** Opening RECORDS FOR PROCESSING block **

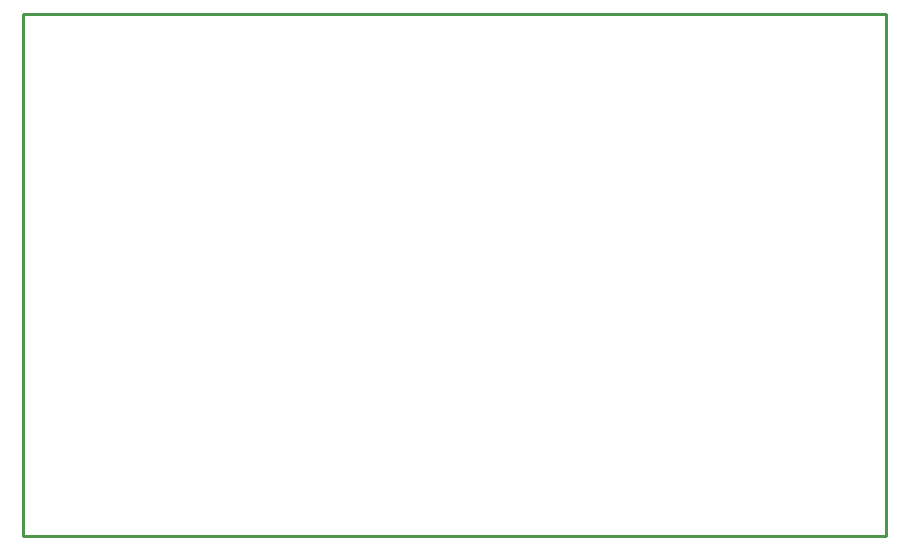
<source format=gko>
G04 Layer: BoardOutline*
G04 EasyEDA v6.4.19.5, 2021-06-04T13:03:27+02:00*
G04 efa6938f2177404b8bb2681d1be77202,563db0ff5b334ec4995e7372edb549dc,10*
G04 Gerber Generator version 0.2*
G04 Scale: 100 percent, Rotated: No, Reflected: No *
G04 Dimensions in millimeters *
G04 leading zeros omitted , absolute positions ,4 integer and 5 decimal *
%FSLAX45Y45*%
%MOMM*%

%ADD10C,0.2540*%
D10*
X-50800Y50800D02*
G01*
X7251700Y50800D01*
X7251700Y-4368800D01*
X-50800Y-4368800D01*
X-50800Y50800D01*

%LPD*%
M02*

</source>
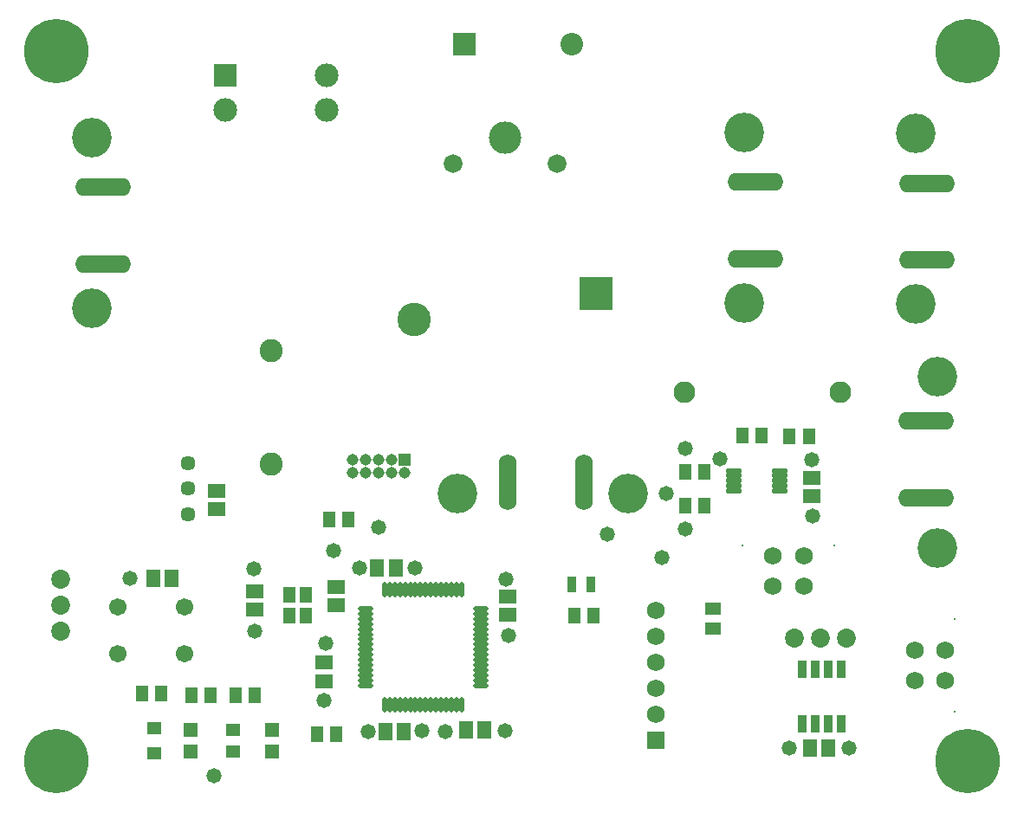
<source format=gbr>
%FSTAX23Y23*%
%MOIN*%
%SFA1B1*%

%IPPOS*%
%AMD121*
4,1,8,-0.030500,0.004000,-0.030500,-0.004000,-0.024500,-0.010000,0.024500,-0.010000,0.030500,-0.004000,0.030500,0.004000,0.024500,0.010000,-0.024500,0.010000,-0.030500,0.004000,0.0*
1,1,0.012000,-0.024500,0.004000*
1,1,0.012000,-0.024500,-0.004000*
1,1,0.012000,0.024500,-0.004000*
1,1,0.012000,0.024500,0.004000*
%
%ADD75C,0.083000*%
%ADD79C,0.068000*%
%ADD80C,0.008000*%
%ADD81R,0.069000X0.069000*%
%ADD82C,0.069000*%
%ADD83O,0.215000X0.068000*%
%ADD84C,0.152000*%
%ADD85O,0.068000X0.215000*%
%ADD86C,0.087000*%
%ADD87R,0.087000X0.087000*%
%ADD88C,0.089000*%
%ADD89C,0.091000*%
%ADD90R,0.091000X0.091000*%
%ADD91C,0.045000*%
%ADD92R,0.045000X0.045000*%
%ADD93C,0.067000*%
%ADD94C,0.073000*%
%ADD95C,0.057000*%
%ADD96C,0.248000*%
%ADD97C,0.072000*%
%ADD98C,0.129000*%
%ADD99C,0.125000*%
%ADD100R,0.125000X0.125000*%
%ADD101C,0.058000*%
%ADD110R,0.051000X0.059000*%
%ADD111R,0.055000X0.055000*%
%ADD112R,0.049000X0.063000*%
%ADD113R,0.032000X0.020000*%
%ADD114R,0.053000X0.065000*%
%ADD115R,0.065000X0.053000*%
%ADD116O,0.059000X0.020000*%
%ADD117O,0.020000X0.059000*%
%ADD118R,0.057000X0.051000*%
%ADD119R,0.063000X0.049000*%
%ADD120R,0.032000X0.067000*%
G04~CAMADD=121~8~0.0~0.0~200.0~610.0~60.0~0.0~15~0.0~0.0~0.0~0.0~0~0.0~0.0~0.0~0.0~0~0.0~0.0~0.0~90.0~610.0~200.0*
%ADD121D121*%
%ADD122R,0.055000X0.051000*%
%LNbatt_man_rev2_soldermask_top-1*%
%LPD*%
G54D75*
X02565Y0203D03*
X03165D03*
G54D79*
X03569Y00921D03*
X03451D03*
X03569Y01039D03*
X03451D03*
X03025Y01403D03*
Y01285D03*
X02907Y01403D03*
Y01285D03*
G54D80*
X03606Y00803D03*
Y01157D03*
X03143Y0144D03*
X02789D03*
G54D81*
X02455Y0069D03*
G54D82*
X02455Y0079D03*
Y0089D03*
Y0099D03*
Y0109D03*
Y0119D03*
G54D83*
X03495Y01625D03*
Y0192D03*
X0033Y0282D03*
Y02525D03*
X035Y02835D03*
Y0254D03*
X0284Y0284D03*
Y02545D03*
G54D84*
X0354Y01432D03*
Y0209D03*
X01692Y0164D03*
X0235D03*
X00285Y03013D03*
Y02355D03*
X03455Y03028D03*
Y0237D03*
X02795Y03033D03*
Y02375D03*
G54D85*
X01885Y01685D03*
X0218D03*
G54D86*
X02131Y0337D03*
G54D87*
X01719Y0337D03*
G54D88*
X00975Y02193D03*
Y01755D03*
G54D89*
X008Y03118D03*
X0119D03*
Y03252D03*
G54D90*
X008Y03252D03*
G54D91*
X0129Y0172D03*
X0134D03*
X0139D03*
X0144D03*
X0149D03*
X0129Y0177D03*
X0134D03*
X0139D03*
X0144D03*
G54D92*
X0149Y0177D03*
G54D93*
X00385Y01204D03*
X00641D03*
X00385Y01026D03*
X00641D03*
G54D94*
X00165Y0131D03*
Y0121D03*
Y0111D03*
X0299Y01085D03*
X0309D03*
X0319D03*
G54D95*
X00654Y01758D03*
Y0166D03*
Y01562D03*
G54D96*
X0015Y03345D03*
Y0061D03*
X03655Y03345D03*
Y0061D03*
G54D97*
X02075Y0291D03*
X01675D03*
G54D98*
X01525Y0231D03*
G54D99*
X01875Y0301D03*
G54D100*
X02225Y0241D03*
G54D101*
X0091Y0135D03*
X00912Y01111D03*
X00755Y00555D03*
X032Y0066D03*
X0297D03*
X01215Y0142D03*
X0118Y00845D03*
X01185Y01065D03*
X0227Y01485D03*
X01389Y0151D03*
X03055Y0177D03*
X00433Y01315D03*
X0306Y01555D03*
X0189Y01095D03*
X0188Y0131D03*
X01315Y01355D03*
X0153D03*
X0135Y00724D03*
X01555Y00727D03*
X01875Y00728D03*
X01645Y00724D03*
X02495Y0164D03*
X0248Y01395D03*
X02701Y01775D03*
X02568Y01505D03*
Y01815D03*
G54D110*
X0111Y01251D03*
Y0117D03*
X01046D03*
Y01251D03*
G54D111*
X0098Y00731D03*
Y00649D03*
X00665D03*
Y00731D03*
G54D112*
X01153Y00715D03*
X01227D03*
X01198Y0154D03*
X01272D03*
X00552Y0087D03*
X00478D03*
X02217Y0117D03*
X02143D03*
X02862Y01865D03*
X02788D03*
X02568Y01725D03*
X02642D03*
X02568Y01595D03*
X02642D03*
X00668Y00865D03*
X00742D03*
X00838D03*
X00912D03*
X03045Y0186D03*
X0297D03*
G54D113*
X02207Y0127D03*
Y0129D03*
Y0131D03*
X02133D03*
Y0129D03*
Y0127D03*
G54D114*
X00593Y01315D03*
X00523D03*
X01795Y00732D03*
X01725D03*
X01485Y00725D03*
X01415D03*
X01383Y01356D03*
X01454D03*
X0305Y0066D03*
X0312D03*
G54D115*
X00912Y01266D03*
Y01195D03*
X0118Y00919D03*
Y0099D03*
X01885Y01245D03*
Y01174D03*
X03055Y0163D03*
Y017D03*
X01225Y0128D03*
Y0121D03*
X00765Y0165D03*
Y0158D03*
G54D116*
X01338Y01198D03*
Y01178D03*
Y01158D03*
Y01139D03*
Y01119D03*
Y01099D03*
Y0108D03*
Y0106D03*
Y0104D03*
Y0102D03*
Y01001D03*
Y00981D03*
Y00961D03*
Y00942D03*
Y00922D03*
Y00902D03*
X01782D03*
Y00922D03*
Y00942D03*
Y00961D03*
Y00981D03*
Y01001D03*
Y0102D03*
Y0104D03*
Y0106D03*
Y0108D03*
Y01099D03*
Y01119D03*
Y01139D03*
Y01158D03*
Y01178D03*
Y01198D03*
G54D117*
X01412Y00828D03*
X01432D03*
X01452D03*
X01471D03*
X01491D03*
X01511D03*
X0153D03*
X0155D03*
X0157D03*
X0159D03*
X01609D03*
X01629D03*
X01649D03*
X01668D03*
X01688D03*
X01708D03*
Y01272D03*
X01688D03*
X01668D03*
X01649D03*
X01629D03*
X01609D03*
X0159D03*
X0157D03*
X0155D03*
X0153D03*
X01511D03*
X01491D03*
X01471D03*
X01452D03*
X01432D03*
X01412D03*
G54D118*
X00525Y00739D03*
Y00641D03*
G54D119*
X02675Y01123D03*
Y01197D03*
G54D120*
X0302Y00755D03*
X0307D03*
X0312D03*
X0317D03*
Y00964D03*
X0312D03*
X0307D03*
X0302D03*
G54D121*
X02757Y01651D03*
Y0167D03*
Y0169D03*
Y0171D03*
X02933Y01651D03*
Y0167D03*
Y0169D03*
Y0171D03*
X02757Y01729D03*
X02933D03*
G54D122*
X0083Y00649D03*
Y00731D03*
M02*
</source>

** Closing RECORDS FOR PROCESSING block **

- TO DO:
Show each line in the listing above that has "source".

- YOUR SOLUTION:
<source format=gko>
</source>
<source format=gbr>
</source>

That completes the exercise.